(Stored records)
☆ ☆ ☆
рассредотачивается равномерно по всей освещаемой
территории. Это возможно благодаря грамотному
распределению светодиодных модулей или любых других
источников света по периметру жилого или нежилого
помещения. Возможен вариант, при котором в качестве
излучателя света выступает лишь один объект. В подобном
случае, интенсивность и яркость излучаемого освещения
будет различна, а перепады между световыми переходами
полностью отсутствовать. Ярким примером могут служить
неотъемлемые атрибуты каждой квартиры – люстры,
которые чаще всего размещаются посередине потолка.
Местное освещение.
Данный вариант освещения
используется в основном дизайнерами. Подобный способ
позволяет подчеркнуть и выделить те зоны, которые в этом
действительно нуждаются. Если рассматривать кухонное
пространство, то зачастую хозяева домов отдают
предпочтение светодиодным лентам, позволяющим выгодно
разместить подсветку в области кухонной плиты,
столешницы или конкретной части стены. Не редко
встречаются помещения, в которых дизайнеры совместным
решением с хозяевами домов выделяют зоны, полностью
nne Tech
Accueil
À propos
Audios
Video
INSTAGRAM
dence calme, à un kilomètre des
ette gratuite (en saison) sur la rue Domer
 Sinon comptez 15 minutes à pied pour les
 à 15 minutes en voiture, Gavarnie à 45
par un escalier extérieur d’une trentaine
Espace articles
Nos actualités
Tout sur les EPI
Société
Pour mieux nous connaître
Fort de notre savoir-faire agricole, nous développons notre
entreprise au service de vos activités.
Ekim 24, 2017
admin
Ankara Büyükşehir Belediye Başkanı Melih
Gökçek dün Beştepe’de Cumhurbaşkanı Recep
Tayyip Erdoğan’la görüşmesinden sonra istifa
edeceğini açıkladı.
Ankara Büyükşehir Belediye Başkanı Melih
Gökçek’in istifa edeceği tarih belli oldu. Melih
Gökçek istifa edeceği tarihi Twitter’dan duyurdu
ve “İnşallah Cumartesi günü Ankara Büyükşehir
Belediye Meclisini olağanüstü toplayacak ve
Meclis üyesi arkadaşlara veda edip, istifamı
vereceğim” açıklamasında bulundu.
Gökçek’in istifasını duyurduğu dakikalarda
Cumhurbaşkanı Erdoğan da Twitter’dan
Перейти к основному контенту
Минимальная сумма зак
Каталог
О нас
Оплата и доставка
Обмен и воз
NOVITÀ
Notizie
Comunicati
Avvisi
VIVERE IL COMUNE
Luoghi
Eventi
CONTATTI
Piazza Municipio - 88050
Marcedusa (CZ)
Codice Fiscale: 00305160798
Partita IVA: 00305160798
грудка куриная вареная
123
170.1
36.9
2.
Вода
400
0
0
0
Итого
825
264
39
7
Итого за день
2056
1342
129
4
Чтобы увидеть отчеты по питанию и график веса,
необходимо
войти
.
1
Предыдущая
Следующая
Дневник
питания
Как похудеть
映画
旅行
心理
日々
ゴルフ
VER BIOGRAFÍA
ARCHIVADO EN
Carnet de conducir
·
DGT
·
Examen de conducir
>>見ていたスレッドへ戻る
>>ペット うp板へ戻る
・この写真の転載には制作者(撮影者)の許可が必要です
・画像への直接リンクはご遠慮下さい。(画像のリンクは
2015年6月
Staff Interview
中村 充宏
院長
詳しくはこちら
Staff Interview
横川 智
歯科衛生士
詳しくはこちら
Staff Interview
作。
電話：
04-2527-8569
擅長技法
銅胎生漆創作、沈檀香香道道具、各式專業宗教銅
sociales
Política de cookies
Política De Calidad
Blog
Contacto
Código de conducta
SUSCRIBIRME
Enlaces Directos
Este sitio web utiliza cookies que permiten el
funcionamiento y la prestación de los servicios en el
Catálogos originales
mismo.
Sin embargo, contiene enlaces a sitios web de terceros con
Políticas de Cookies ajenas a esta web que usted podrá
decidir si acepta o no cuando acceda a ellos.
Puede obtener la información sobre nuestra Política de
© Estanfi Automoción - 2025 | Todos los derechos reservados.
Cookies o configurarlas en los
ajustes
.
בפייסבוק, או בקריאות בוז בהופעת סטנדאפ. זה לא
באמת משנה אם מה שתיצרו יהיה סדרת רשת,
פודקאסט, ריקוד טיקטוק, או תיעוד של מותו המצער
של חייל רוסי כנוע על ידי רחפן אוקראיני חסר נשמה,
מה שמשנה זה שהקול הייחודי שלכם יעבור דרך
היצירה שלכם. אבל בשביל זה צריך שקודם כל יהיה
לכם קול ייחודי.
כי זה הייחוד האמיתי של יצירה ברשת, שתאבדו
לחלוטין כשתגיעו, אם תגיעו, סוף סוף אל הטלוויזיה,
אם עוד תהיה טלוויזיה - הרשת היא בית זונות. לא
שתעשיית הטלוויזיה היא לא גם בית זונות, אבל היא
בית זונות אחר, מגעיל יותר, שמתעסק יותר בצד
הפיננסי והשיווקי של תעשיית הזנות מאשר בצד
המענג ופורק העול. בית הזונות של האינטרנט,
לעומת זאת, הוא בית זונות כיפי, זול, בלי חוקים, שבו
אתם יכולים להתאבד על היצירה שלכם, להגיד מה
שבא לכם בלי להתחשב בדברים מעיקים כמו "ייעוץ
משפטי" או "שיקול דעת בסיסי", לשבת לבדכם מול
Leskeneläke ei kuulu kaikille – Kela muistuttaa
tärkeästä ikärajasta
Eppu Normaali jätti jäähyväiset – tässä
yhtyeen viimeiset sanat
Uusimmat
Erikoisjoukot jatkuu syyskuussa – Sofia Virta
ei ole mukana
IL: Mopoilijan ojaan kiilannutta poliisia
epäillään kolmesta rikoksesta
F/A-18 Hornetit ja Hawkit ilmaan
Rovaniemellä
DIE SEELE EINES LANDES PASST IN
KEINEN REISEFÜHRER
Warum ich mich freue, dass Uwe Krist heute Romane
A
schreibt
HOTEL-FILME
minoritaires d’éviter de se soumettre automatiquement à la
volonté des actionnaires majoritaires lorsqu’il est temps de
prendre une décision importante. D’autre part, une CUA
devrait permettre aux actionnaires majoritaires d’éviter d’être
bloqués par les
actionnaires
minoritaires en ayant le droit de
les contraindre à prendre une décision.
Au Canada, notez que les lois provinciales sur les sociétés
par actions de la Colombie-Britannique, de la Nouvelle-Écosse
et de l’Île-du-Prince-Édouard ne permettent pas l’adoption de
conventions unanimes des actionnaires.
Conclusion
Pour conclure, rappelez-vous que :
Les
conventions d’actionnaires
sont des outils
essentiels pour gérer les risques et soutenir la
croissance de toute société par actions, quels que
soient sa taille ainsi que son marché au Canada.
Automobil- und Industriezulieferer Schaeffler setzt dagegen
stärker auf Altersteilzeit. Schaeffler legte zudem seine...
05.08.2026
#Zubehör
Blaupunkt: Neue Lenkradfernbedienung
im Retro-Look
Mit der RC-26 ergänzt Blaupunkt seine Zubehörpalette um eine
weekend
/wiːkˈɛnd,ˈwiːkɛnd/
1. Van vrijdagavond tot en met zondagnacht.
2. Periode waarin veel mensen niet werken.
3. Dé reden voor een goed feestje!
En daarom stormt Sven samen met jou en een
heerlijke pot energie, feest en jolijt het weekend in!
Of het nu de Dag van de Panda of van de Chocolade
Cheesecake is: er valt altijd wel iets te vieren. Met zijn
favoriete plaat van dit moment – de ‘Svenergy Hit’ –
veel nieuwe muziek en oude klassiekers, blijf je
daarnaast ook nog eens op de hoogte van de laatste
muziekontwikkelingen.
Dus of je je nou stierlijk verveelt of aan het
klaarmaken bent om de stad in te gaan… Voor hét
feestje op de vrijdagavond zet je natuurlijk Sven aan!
☆ ☆ ☆
*Task requirements*.
Above are some records; copy each line there that contains "הטלוויזיה".

*Response to the exercise*.
לחלוטין כשתגיעו, אם תגיעו, סוף סוף אל הטלוויזיה,
שתעשיית הטלוויזיה היא לא גם בית זונות, אבל היא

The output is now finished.